Elenia
- Industry: Energy
- Headquarters: Tampere, Finland
- Number of employees: 270
- Website: www.elenia.fi

= Elenia =

Finnish distributor of electrical energy

Elenia is a Finnish distributor of electrical energy with 430,000 customers. It covers more than 100 municipalities in Kanta-Häme, Päijät-Häme, Pirkanmaa, Central Finland, Southern Ostrobothnia and Northern Ostrobothnia.

The Elenia Group comprises Elenia Oy and its wholly owned electricity network operator, Elenia Verkko Oyj. Elenia is owned by the State Pension Fund of Finland, Allianz Capital Partners, and Macquarie Infrastructure and Real Assets.

== History ==
In 2011, the Swedish company Vattenfall sold its electricity distribution and heating operations in Finland to a company named LNI Acquisition for 1.54 billion euros. LNI was backed by the pension insurance company Ilmarinen, Goldman Sachs, and 3i. Following the sale, LNI changed its name to Elenia.

In December 2017, Goldman Sachs, 3i, and Ilmarinen sold Elenia to Allianz, Macquarie Infrastructure and Real Assets, and the State Pension Fund of Finland.

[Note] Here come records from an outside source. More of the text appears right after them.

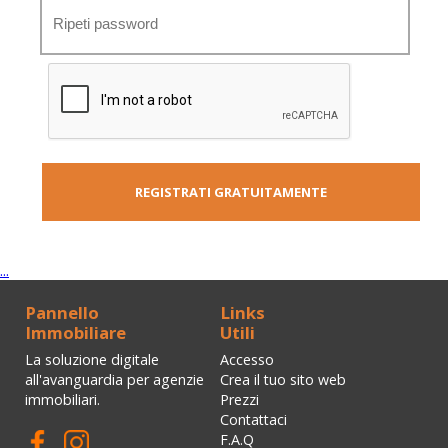
REGISTRATI GRATUITAMENTE
...
Pannello
Links
Immobiliare
Utili
La soluzione digitale
Accesso
all'avanguardia per agenzie
Crea il tuo sito web
immobiliari.
Prezzi
Contattaci
F.A.Q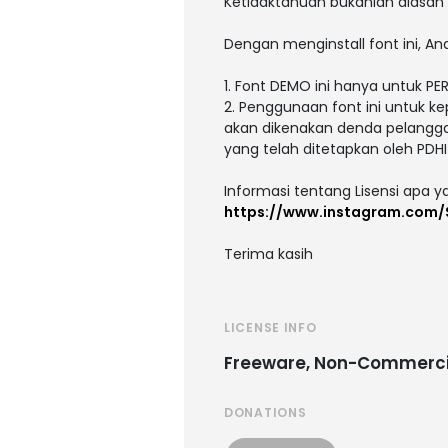
Ketidaktahuan bukanlah alasan
Dengan menginstall font ini, An
1. Font DEMO ini hanya untuk P
2. Penggunaan font ini untuk k
akan dikenakan denda pelangga
yang telah ditetapkan oleh PDH
Informasi tentang Lisensi apa 
https://www.instagram.com/
Terima kasih
LICENSE INFO
Freeware, Non-Commerci
DONATIONS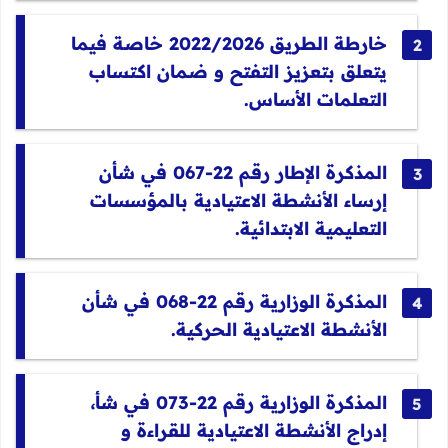
خارطة ا
لطريق 2022/2026 خاصة فيما
يتعلق بتعزيز التفتح و ضمان اكتساب
التعلمات الأساس.
المذكرة الإطار رقم 22-067 في شأن
إرساء الأنشطة الاعتيادية بالمؤسسات
التعليمية الابتدائية.
المذكر
ة الوزارية رقم 22-068 في شأن
الأنشطة الاعتيادية الحركية.
المذكرة الوزارية رق
م 22-073 في شأ،
إدراج الأنشطة الاعتيادية للقراءة و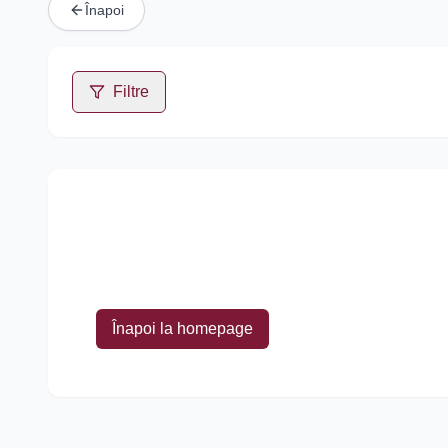
Înapoi
Filtre
Înapoi la homepage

Until the end of 2019, the company providing energy services was named Elenia Palvelut Oy. It is now part of Elenia Oy.

In July 2019, Elenia sold Elenia Lämpö Oy (currently Loimua), which was previously part of the group. The buyers were SL Capital Infrastructure II SCSP, DIF Infrastructure V Coöperatief U.A, and LPPI Infrastructure Investments LP.

== Business Operations ==
Elenia Verkko Oyj is an electricity network operator serving 442,000 household, corporate, and public sector customers across more than one hundred municipalities in Kanta-Häme, Päijät-Häme, Pirkanmaa, Central Finland, as well as South and North Ostrobothnia. Elenia ensures the functionality and renewal of the electricity network and builds the network and connections in cooperation with its partner companies. The company measures its customers' electricity consumption and provides energy data to electricity retailers. Elenia is the second largest of Finland's approximately 80 network operators.